L De Sousa Paradela¹; S Montagna¹; R Spallek²; G Sapkota²; M Field³; M De Rycker¹;  ¹ Drug Discovery Unit, Biological Chemistry and Drug Discovery, Faculty of Life Sciences, University of Dundee, UK;  ² Medical Research Council Protein Phosphorylation and Ubiquitylation Unit, Faculty of Life Sciences, University of Dundee, UK;  ³ Biological Chemistry and Drug Discovery, Faculty of Life Sciences, University of Dundee, UK

Discussion

Proximity-inducing tools, including bifunctional molecules that enable conditional protein complex formation, have emerged in mammalian systems as powerful strategies to modulate protein function and cell signalling. BDPIC (BromoTag–dTAG Proximity-Inducing Chimera) is one such molecule, designed to promote ternary complex formation between two tagged proteins via simultaneous engagement of orthogonal affinity tags. While BDPIC has been applied for targeted dephosphorylation of phosphoproteins and is increasingly being explored for protein degradation in mammalian cells, its use in protozoan parasites remains largely unexplored. To enable control over parasite protein-protein interactions as well as new therapeutic approaches, such as targeted protein degradation, we sought to explore the applicability of BDPIC in Leishmania donovani. Here, we established a live-cell NanoBRET proximity assay to evaluate BDPIC permeability and its ability to mediate complex formation of BromoTag (BrTag) and dTAG fusion proteins. Eight transgenic parasite lines were generated, expressing all combinations of NanoLuc donor and HaloTag acceptor fused to BrTag or dTAG at either the N- or C-terminus.
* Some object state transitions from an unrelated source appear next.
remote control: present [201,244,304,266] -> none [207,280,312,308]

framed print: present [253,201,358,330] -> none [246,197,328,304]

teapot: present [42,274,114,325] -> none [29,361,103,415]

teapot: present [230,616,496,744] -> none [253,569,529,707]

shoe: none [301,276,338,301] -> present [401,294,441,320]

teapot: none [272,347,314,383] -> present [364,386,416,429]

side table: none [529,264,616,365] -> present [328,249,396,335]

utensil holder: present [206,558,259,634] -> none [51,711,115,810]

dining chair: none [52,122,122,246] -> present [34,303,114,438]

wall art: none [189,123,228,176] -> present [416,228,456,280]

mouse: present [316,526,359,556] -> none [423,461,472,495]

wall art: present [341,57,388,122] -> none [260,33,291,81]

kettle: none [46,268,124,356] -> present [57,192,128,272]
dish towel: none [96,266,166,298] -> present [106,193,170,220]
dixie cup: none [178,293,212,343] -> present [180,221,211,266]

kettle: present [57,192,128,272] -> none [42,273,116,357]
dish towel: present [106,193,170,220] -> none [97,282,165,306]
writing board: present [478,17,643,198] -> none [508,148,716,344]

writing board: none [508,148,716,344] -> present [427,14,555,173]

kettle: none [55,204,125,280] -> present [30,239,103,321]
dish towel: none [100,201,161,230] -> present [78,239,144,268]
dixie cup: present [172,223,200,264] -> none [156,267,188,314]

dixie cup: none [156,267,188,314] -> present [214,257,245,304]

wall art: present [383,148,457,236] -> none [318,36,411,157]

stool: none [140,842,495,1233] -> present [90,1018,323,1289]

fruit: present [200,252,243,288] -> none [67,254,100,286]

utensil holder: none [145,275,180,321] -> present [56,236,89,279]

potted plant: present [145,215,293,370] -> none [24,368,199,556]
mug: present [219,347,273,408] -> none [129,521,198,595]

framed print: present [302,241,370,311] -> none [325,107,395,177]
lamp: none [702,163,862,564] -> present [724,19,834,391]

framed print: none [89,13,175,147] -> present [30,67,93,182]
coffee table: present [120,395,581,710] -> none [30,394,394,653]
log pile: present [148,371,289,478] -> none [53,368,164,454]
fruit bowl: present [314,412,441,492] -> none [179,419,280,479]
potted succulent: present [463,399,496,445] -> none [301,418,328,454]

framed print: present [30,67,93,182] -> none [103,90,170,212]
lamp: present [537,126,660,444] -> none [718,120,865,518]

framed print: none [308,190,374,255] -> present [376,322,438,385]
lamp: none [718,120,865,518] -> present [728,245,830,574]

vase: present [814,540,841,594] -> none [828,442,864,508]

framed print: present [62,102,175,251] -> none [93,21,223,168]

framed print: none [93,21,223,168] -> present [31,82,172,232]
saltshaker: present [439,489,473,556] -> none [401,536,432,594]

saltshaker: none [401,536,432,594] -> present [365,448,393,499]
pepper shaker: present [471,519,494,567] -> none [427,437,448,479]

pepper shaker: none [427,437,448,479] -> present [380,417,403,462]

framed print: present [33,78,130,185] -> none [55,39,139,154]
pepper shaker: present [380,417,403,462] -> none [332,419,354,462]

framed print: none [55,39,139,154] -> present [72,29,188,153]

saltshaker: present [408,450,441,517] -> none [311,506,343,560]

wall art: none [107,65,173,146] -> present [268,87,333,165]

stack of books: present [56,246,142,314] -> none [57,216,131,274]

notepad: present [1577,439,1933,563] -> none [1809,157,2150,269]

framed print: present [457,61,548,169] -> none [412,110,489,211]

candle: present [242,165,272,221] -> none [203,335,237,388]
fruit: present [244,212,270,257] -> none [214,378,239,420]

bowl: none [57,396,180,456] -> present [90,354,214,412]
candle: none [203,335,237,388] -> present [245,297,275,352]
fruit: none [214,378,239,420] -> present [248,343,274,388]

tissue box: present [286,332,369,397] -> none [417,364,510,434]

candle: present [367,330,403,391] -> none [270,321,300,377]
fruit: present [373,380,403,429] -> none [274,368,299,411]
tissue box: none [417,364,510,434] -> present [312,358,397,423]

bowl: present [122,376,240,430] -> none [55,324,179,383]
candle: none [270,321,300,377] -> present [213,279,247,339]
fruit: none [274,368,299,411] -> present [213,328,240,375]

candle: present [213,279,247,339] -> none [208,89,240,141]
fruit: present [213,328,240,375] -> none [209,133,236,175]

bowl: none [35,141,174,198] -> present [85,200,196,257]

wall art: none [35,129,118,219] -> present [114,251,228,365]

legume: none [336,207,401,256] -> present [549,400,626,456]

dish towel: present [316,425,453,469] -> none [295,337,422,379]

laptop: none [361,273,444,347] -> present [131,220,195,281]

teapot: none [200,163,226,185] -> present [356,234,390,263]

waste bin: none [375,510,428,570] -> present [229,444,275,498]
Immunoblotting confirmed expression of fusion proteins at predicted molecular weights, validating construct integrity and enabling systematic comparison of fusion orientations. Using NanoBRET as a quantitative readout of induced proximity, we evaluated BDPIC for its ability to promote BrTag–dTAG ternary complex formation in living parasites. BDPIC treatment produced robust and reproducible increases in energy transfer across multiple construct orientations relative to vehicle controls. The magnitude of NanoBRET induction depended on tag positioning, demonstrating the importance of spatial geometry for optimal energy transfer, and more widely, for the orientation of ternary complex components. Strong ligand-dependent signals in intact parasites confirm that BDPIC efficiently permeates L. donovani and promotes intracellular induced proximity of tagged proteins. This work provides a powerful new tool for chemically inducing protein proximity in L. donovani,expanding the toolbox for proximity-driven functional studies. It represents a key step towards developing targeted protein degradation as a new therapeutic modality for kinetoplastid diseases.